Somnifères et anxiolytiques augmentent d'1/3 le risque de décès !
Publié par La Pharmacienne le Septembre 28 2010 10:41:37
Les somnifères et anxiolytiques sont par des millions de Français, occasionnellement ou quotidiennement. Or le recours à ces médicaments accroît le risque de mortalité de 36 %, selon une étude canadienne publié dans le Canadian Journal of Psychiatry.

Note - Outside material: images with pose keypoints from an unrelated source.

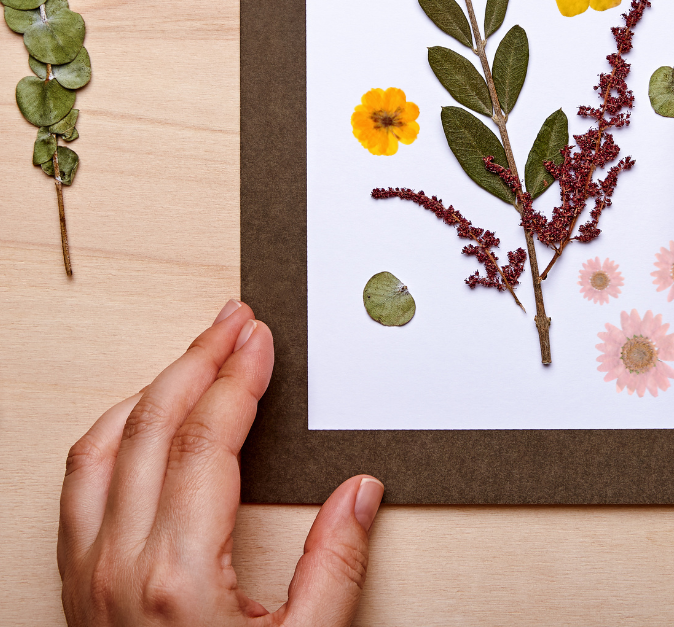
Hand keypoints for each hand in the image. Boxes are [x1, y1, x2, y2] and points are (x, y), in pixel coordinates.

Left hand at [58, 302, 383, 625]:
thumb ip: (336, 566)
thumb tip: (362, 491)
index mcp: (178, 576)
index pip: (208, 438)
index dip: (239, 376)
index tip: (262, 338)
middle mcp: (119, 566)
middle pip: (154, 423)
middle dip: (198, 358)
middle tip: (235, 321)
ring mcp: (87, 575)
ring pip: (104, 444)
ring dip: (153, 386)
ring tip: (196, 354)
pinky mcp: (76, 587)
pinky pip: (78, 483)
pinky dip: (113, 431)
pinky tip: (144, 417)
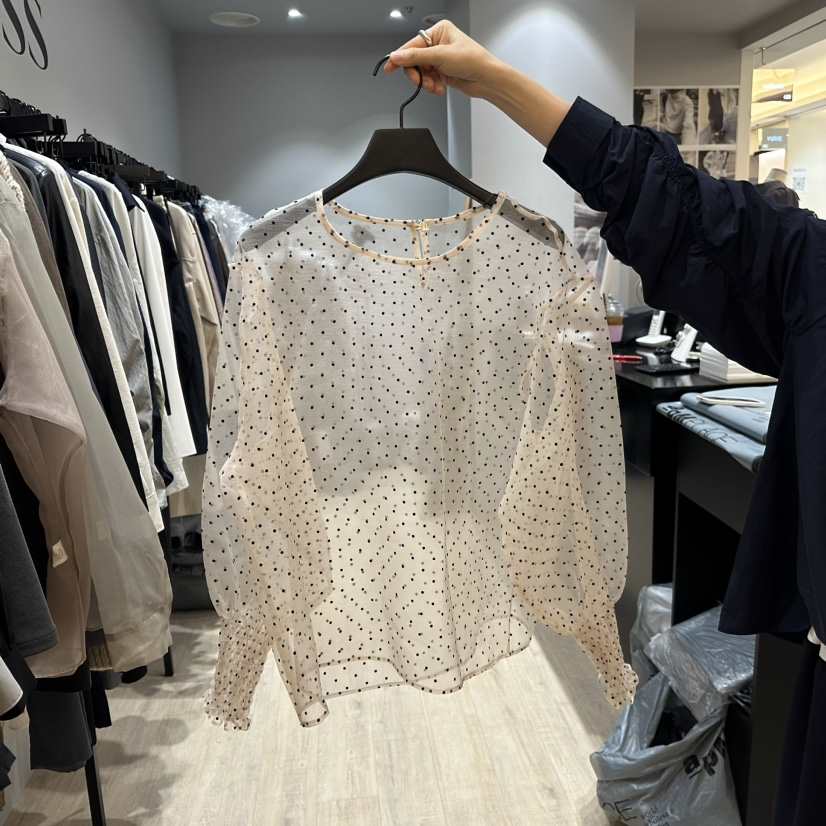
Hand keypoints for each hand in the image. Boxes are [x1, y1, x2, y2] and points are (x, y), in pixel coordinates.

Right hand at [385, 19, 503, 98]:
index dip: (400, 58)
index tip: (389, 67)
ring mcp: (439, 59)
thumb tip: (397, 56)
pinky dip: (432, 86)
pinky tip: (440, 87)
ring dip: (426, 83)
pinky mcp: (442, 72)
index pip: (412, 45)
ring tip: (435, 86)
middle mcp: (438, 43)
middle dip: (418, 74)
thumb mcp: (441, 56)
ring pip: (421, 73)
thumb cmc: (473, 60)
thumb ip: (416, 57)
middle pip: (414, 61)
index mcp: (438, 31)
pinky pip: (428, 80)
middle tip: (421, 82)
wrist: (487, 79)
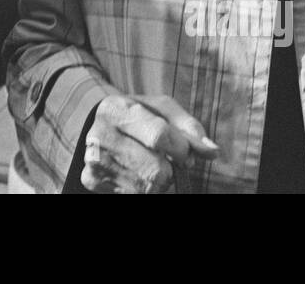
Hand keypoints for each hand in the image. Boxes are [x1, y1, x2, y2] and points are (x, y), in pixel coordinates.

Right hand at [80, 95, 218, 193]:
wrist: (98, 128)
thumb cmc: (138, 116)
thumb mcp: (161, 110)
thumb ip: (188, 127)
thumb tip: (212, 151)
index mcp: (116, 108)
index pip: (159, 136)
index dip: (181, 148)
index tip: (185, 151)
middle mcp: (100, 134)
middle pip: (156, 169)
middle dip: (171, 169)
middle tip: (168, 161)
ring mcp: (95, 160)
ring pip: (147, 187)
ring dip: (159, 180)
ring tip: (150, 165)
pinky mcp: (92, 180)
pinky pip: (134, 195)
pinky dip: (145, 189)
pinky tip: (137, 174)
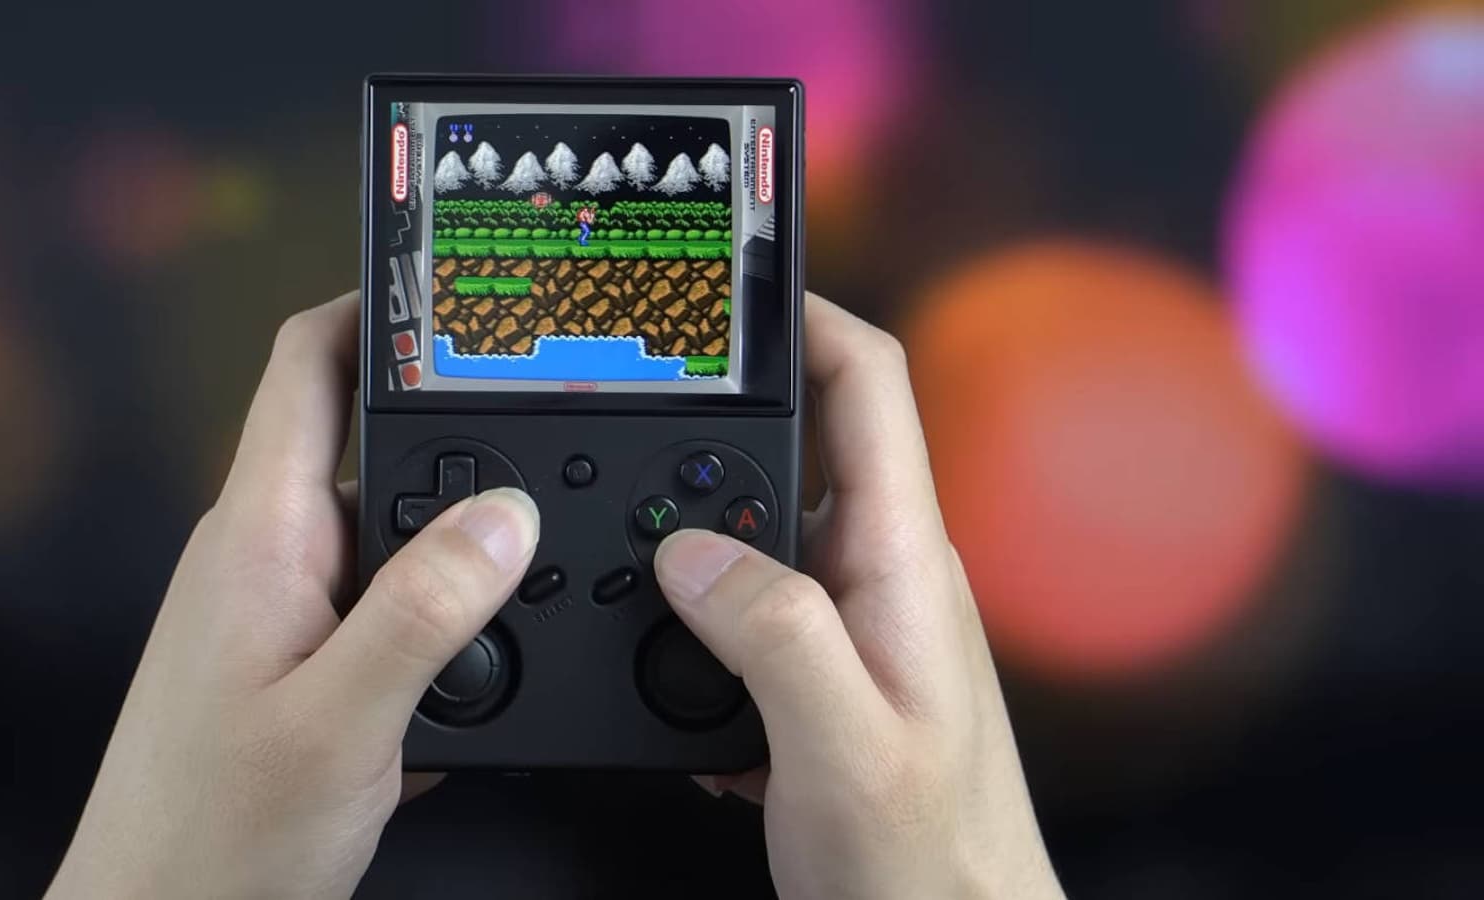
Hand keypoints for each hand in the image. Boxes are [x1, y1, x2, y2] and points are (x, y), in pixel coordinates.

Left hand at [45, 292, 539, 899]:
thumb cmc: (215, 839)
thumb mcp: (342, 723)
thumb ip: (425, 612)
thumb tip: (506, 517)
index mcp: (261, 536)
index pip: (306, 369)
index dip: (372, 305)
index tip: (449, 280)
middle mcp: (268, 555)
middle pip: (377, 454)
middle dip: (461, 467)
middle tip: (545, 489)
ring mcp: (283, 609)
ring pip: (396, 543)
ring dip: (456, 577)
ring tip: (498, 641)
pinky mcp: (302, 661)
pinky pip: (388, 612)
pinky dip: (438, 643)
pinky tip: (455, 707)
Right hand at [654, 293, 1064, 899]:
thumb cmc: (930, 865)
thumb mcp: (842, 747)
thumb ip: (772, 633)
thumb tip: (691, 551)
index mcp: (904, 564)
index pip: (869, 389)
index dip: (807, 317)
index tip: (735, 285)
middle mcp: (883, 577)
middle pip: (802, 445)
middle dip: (718, 427)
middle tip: (636, 426)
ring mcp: (856, 624)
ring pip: (763, 531)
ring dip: (697, 534)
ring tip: (632, 559)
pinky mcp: (825, 674)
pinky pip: (750, 608)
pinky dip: (697, 620)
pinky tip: (669, 674)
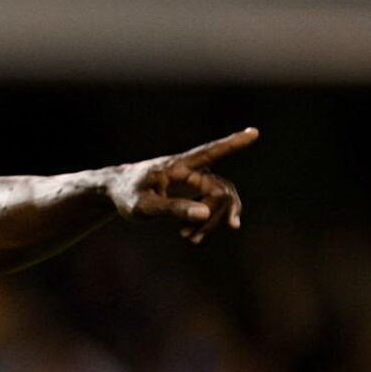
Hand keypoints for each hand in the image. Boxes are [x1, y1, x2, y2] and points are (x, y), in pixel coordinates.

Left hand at [111, 127, 257, 243]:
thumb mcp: (144, 206)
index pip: (209, 152)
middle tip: (189, 237)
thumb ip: (173, 208)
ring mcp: (195, 180)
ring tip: (190, 239)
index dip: (233, 144)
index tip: (254, 132)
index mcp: (178, 166)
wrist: (116, 192)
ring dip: (210, 222)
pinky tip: (192, 237)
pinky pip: (212, 206)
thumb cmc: (127, 194)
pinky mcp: (194, 191)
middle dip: (213, 215)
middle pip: (220, 190)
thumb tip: (205, 213)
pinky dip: (205, 223)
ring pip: (220, 199)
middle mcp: (191, 170)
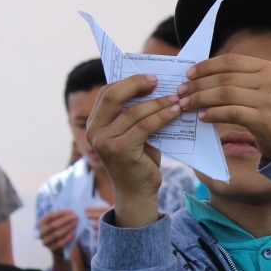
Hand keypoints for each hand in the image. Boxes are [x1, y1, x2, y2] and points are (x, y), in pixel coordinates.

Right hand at [38, 209, 77, 254]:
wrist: (59, 246)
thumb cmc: (60, 230)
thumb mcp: (58, 223)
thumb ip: (62, 217)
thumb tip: (72, 211)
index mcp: (41, 223)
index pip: (50, 216)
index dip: (61, 213)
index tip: (72, 211)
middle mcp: (41, 233)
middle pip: (53, 225)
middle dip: (65, 220)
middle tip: (75, 217)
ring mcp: (46, 242)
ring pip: (56, 234)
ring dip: (67, 227)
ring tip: (75, 223)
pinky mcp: (52, 249)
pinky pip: (60, 243)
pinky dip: (67, 237)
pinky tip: (73, 232)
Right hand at [87, 74, 182, 226]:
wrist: (138, 194)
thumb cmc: (139, 161)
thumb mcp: (135, 134)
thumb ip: (136, 115)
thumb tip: (158, 88)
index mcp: (94, 124)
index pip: (107, 93)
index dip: (128, 81)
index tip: (150, 77)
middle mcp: (94, 132)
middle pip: (113, 97)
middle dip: (138, 84)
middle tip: (160, 81)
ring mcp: (105, 142)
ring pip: (133, 112)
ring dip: (158, 102)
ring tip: (177, 98)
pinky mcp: (121, 151)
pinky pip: (145, 126)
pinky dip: (162, 116)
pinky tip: (176, 111)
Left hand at [176, 54, 270, 159]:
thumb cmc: (268, 112)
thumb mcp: (259, 88)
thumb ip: (237, 79)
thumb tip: (200, 75)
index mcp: (267, 67)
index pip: (230, 61)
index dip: (206, 66)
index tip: (188, 75)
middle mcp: (269, 79)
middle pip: (225, 77)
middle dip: (198, 85)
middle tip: (181, 93)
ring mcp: (268, 99)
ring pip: (225, 94)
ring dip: (201, 99)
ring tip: (186, 105)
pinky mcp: (263, 118)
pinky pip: (231, 112)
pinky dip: (213, 114)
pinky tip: (202, 117)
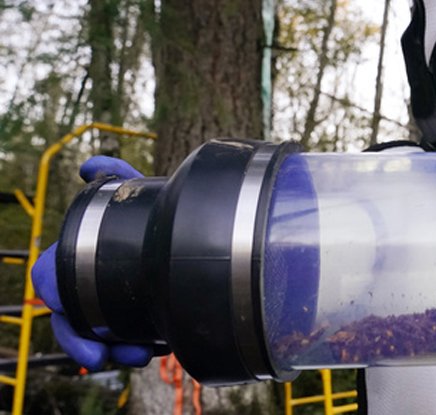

Les résultats de cette étude ont de quoi interpeler ! En France, selon une enquête de l'Observatoire français des drogues et des toxicomanies qui date de 2005, près de quatre adultes interrogés sur dix (37 %) disent avoir déjà pris un médicament psychotrope au cours de leur vie, et un cinquième (19 %) indique l'avoir fait au cours de l'année écoulée. Les femmes sont nettement plus concernées que les hommes : 45 % vs 28 % au cours de la vie, 24 % vs 14 % au cours de l'année. D'une façon générale, les fréquences augmentent avec l'âge jusqu'à 45-54 ans pour plafonner par la suite. Seul le recours aux somnifères augmente au-delà de 55 ans. D'après des travaux de la Haute Autorité de Santé, on estime qu'au-delà de 70 ans, une personne sur deux consomme de façon prolongée des médicaments anxiolytiques ou hypnotiques (benzodiazépines). Les principaux types de médicaments consommés au cours de l'année sont les anxiolytiques (7 %), les somnifères (7 %) et les antidépresseurs (6 %).

Or, dans les travaux dirigés par le Dr Géneviève Belleville, qui a analysé les données de plus de 14 000 Canadiens suivis tous les 2 ans entre 1994 et 2007, la prise de médicaments pour traiter l'insomnie et l'anxiété au cours du mois précédant l'enquête s'accompagnait d'un taux de mortalité de 15,7 %, contre 10,5 % chez ceux qui n'avaient pas eu recours à ces produits psychotropes.

En tenant compte des facteurs de risque individuels susceptibles d'affecter le risque de mortalité de chacun, comme la consommation d'alcool et de tabac, le niveau d'activité physique ainsi que la présence ou l'absence de symptômes dépressifs chez les participants, le Dr Belleville a calculé que la prise de somnifères et d'anxiolytiques est associée à une élévation de 36 % du risque de décès.

En guise d'explications, la psychologue met en avant l'hypothèse selon laquelle ces médicaments affectent le temps de réaction, la vigilance et la coordination, et peuvent entraîner par conséquent des risques de chute et d'accidents. Ils peuvent également avoir un effet inhibiteur sur le système respiratoire et aggraver notamment les problèmes d'apnée du sommeil, suggère-t-elle. Dernier effet avancé par la chercheuse, l'effet inhibiteur de ces produits sur le système nerveux central qui pourrait altérer les capacités de jugement et accroître le risque de suicide.

"Ces médicaments ne sont pas des bonbons, leur consommation est loin d'être inoffensive", met-elle en garde, plaidant pour le développement des thérapies cognitives comportementales qui, selon elle, ont fait leurs preuves dans la prise en charge des troubles du sommeil et dans l'anxiété. Elle préconise donc de combiner l'approche pharmacologique à court terme avec une thérapie psychologique. En France, c'est d'ailleurs l'approche recommandée par l'Agence française de sécurité sanitaire des produits de santé (Afssaps). Dans ses recommandations destinées aux médecins (les références médicales opposables ou RMO), elle leur demande de ne prescrire un somnifère qu'après échec des méthodes physiologiques ou psychologiques. Amélie Pelletier

Sources
Canadian Journal of Psychiatry, Use of medication for insomnia or anxiety increases mortality risk by 36 percent, Geneviève Belleville (abstract accessible en ligne).
OFDT - Les niveaux d'usage des drogues en France en 2005 - François Beck, Stéphane Legleye, Stanislas Spilka, Xavier Briffault, Arnaud Gautier, Béatrice Lamboy, Christophe Léon, Jean-Louis Wilquin. (étude disponible en ligne).